**Task item**
Look in the material below for the line holding "provided by experienced service providers, go". Set it down exactly, with each later line up to and including the line holding "environments, recognizing these".

**Dataset extract**
%%
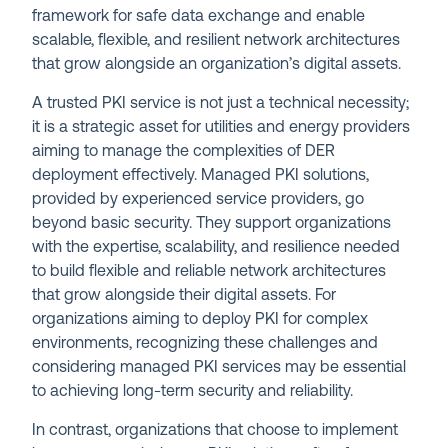
framework for safe data exchange and enable
scalable, flexible, and resilient network architectures
that grow alongside an organization’s digital assets.
A trusted PKI service is not just a technical necessity;
it is a strategic asset for utilities and energy providers
aiming to manage the complexities of DER
deployment effectively. Managed PKI solutions,
provided by experienced service providers, go
beyond basic security. They support organizations
with the expertise, scalability, and resilience needed
to build flexible and reliable network architectures
that grow alongside their digital assets. For
organizations aiming to deploy PKI for complex
environments, recognizing these challenges and
considering managed PKI services may be essential
to achieving long-term security and reliability.
In contrast, organizations that choose to implement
%%
**Response**
provided by experienced service providers, go
beyond basic security. They support organizations
with the expertise, scalability, and resilience needed
to build flexible and reliable network architectures
that grow alongside their digital assets. For
organizations aiming to deploy PKI for complex
environments, recognizing these challenges and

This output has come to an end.